Ao contrário do que a maioria dos filmes intitulados 'comédias inteligentes', Sideways tem alguns momentos que lhe fazem realmente rir. Não é apenas um sorrisinho simpático no canto da boca, são gargalhadas mesmo. Não é o tipo de piada física, e sim atitudes extremamente loucas que nossos protagonistas tomam, mas sem nunca soarem artificiais ou forçadas. É o tipo de coisa que você ri pela solução que o personagem encontra, e não um resultado extremo de algo que ele tenha feito. É o que eu diria de real comédia inteligente: a que não apela para clichês para fazer rir, com uma identidade própria e aproveitando a falta de capacidade que seus personagens tem para fazer certas coisas. São cenas bem inseridas no contexto para balancear a carga dramática da história, que nos fazem simpatizar com seus dramas e, o mais importante, não julgar suas atitudes.

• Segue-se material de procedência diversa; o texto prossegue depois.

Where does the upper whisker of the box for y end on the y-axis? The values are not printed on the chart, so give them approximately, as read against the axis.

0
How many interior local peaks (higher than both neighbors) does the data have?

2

O vinho é utilizado até mesmo em prol da fotografia, pois alguns belíssimos quadros aproveitam desde plantações de uvas até uma imensa adega para compor belas imagens. A edição é linear, separando os acontecimentos pelos dias que eles acontecem (aparece um letreiro dizendo o dia da semana entre um e outro), mas com um pequeno problema de ritmo em certos momentos - ocasionado também pelos constantes diálogos. A trilha sonora é apenas funcional. Falta um tema forte, como por exemplo o de Perto Demais, que você se pega cantarolando-o mesmo após horas, ou dias, de ter visto o filme. É para preencher uma cena ou outra e pronto, nada mais.

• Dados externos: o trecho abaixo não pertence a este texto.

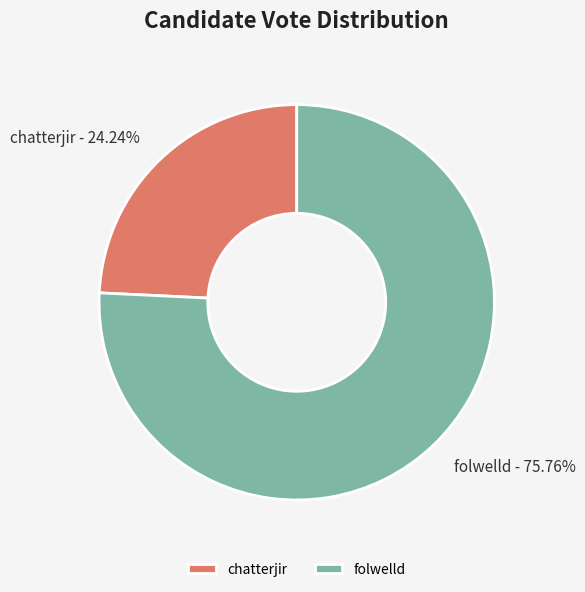

True or false: chatterjir accounts for 24% of the total.

True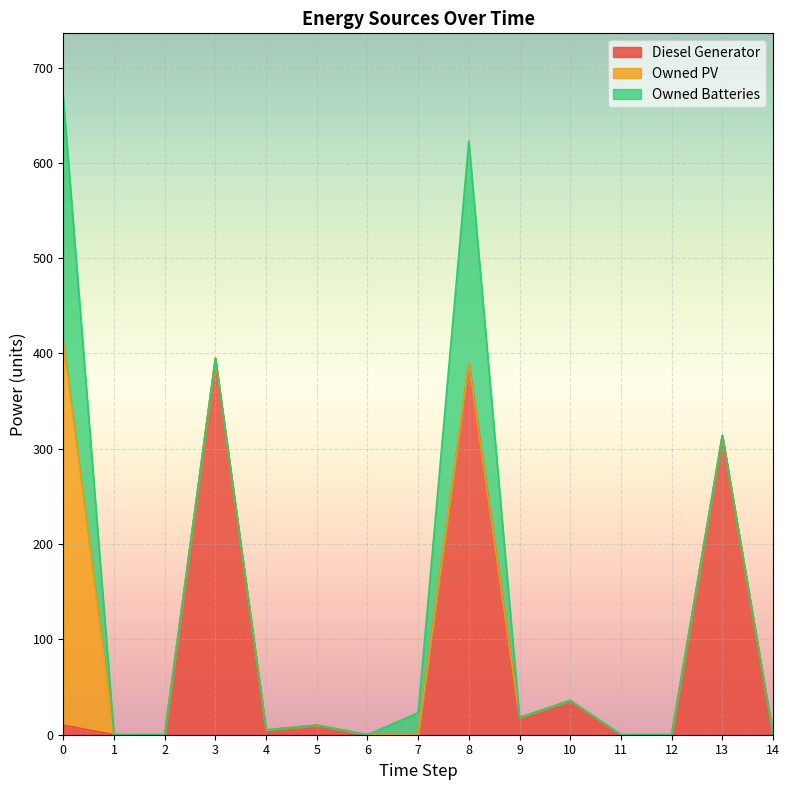

What is the highest value of the Diesel Generator series?

395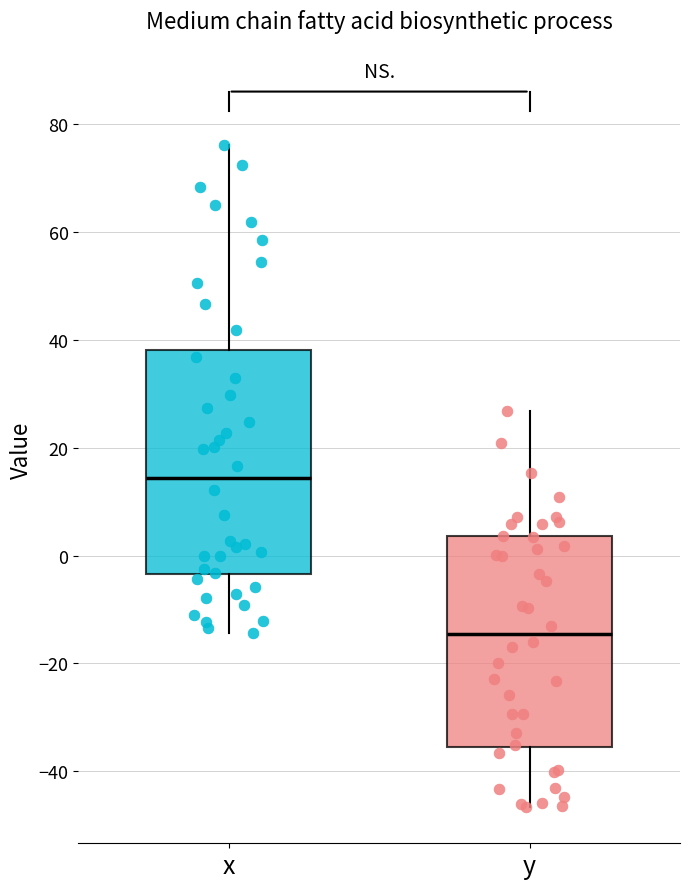

Which box's median line is the lowest?

y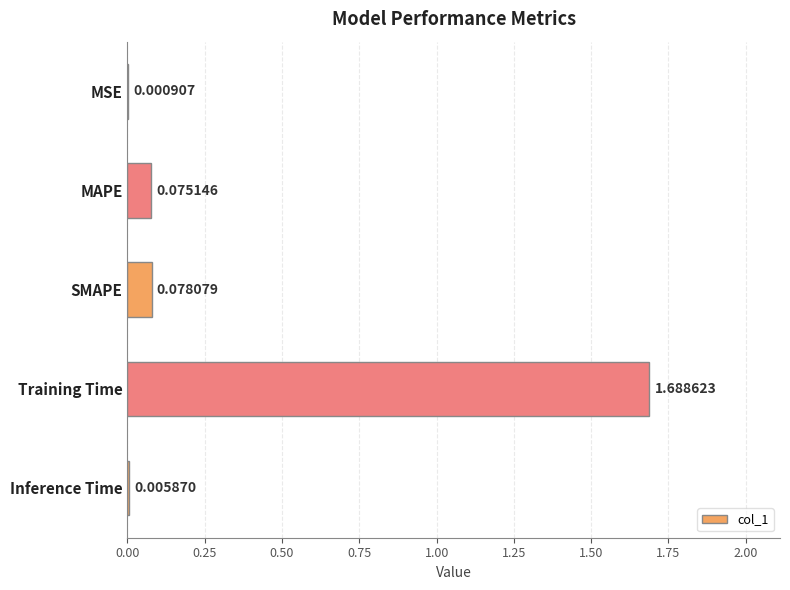

What is the sum of all values?

1.8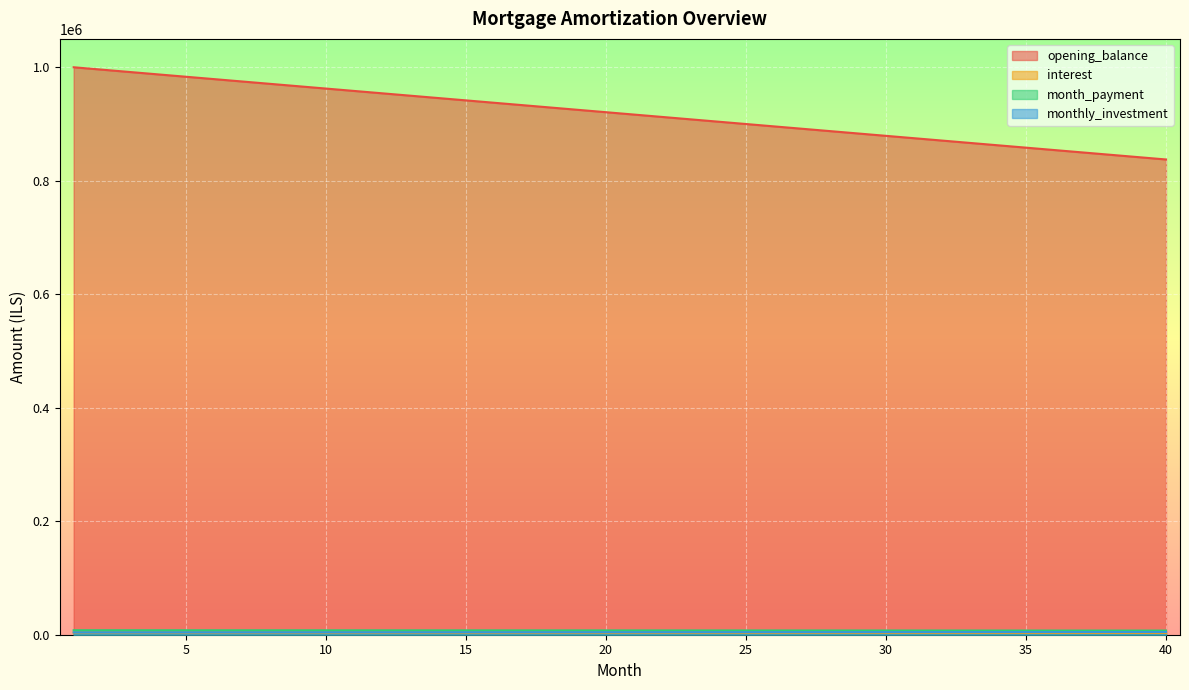

How many data points does each series have?

40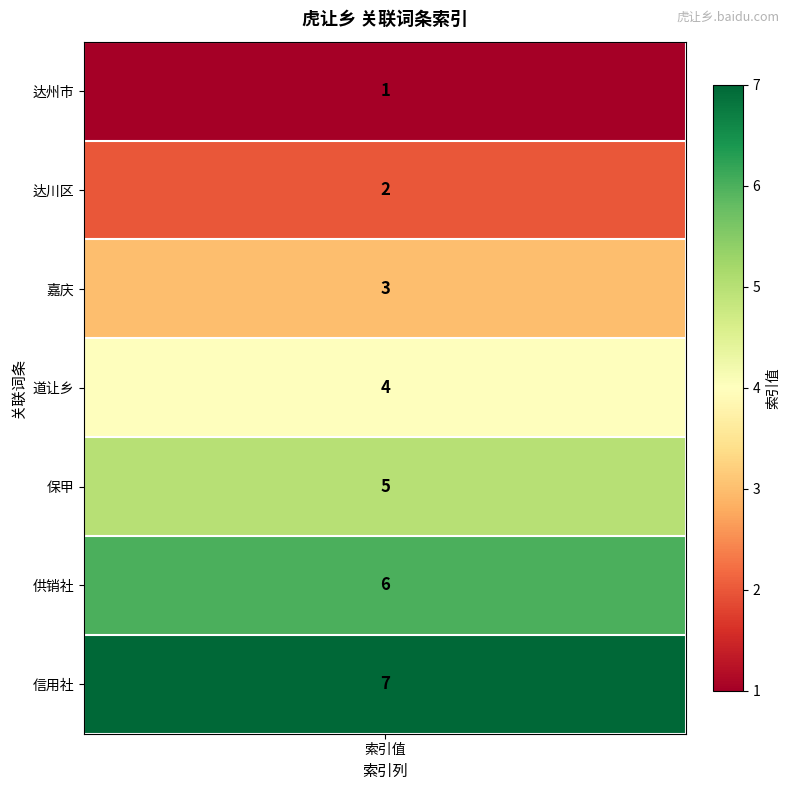

Which category has the lowest value across all series?

达州市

Além de ter faturado o Globo de Ouro de Melhor Filme em Comédia ou Musical e Melhor Roteiro, Sideways - Entre Umas e Outras foi indicado ainda em outras cinco categorias do Oscar. É um filme bem estruturado, balanceado e, assim como o vinho, pode ser degustado de várias maneiras. Não vá esperando um drama intenso ou uma comédia que o fará chorar de rir. Sideways é lento, divertido, mas, acima de tudo, profundo. Você vai se identificar com Miles e todo o seu sofrimento interior, sem que isso soe entediante durante a projeção. Mais uma vez Alexander Payne consegue misturar sensibilidade com diversão, sem que o gosto se torne amargo. Só isso já é um feito para se aplaudir de pé.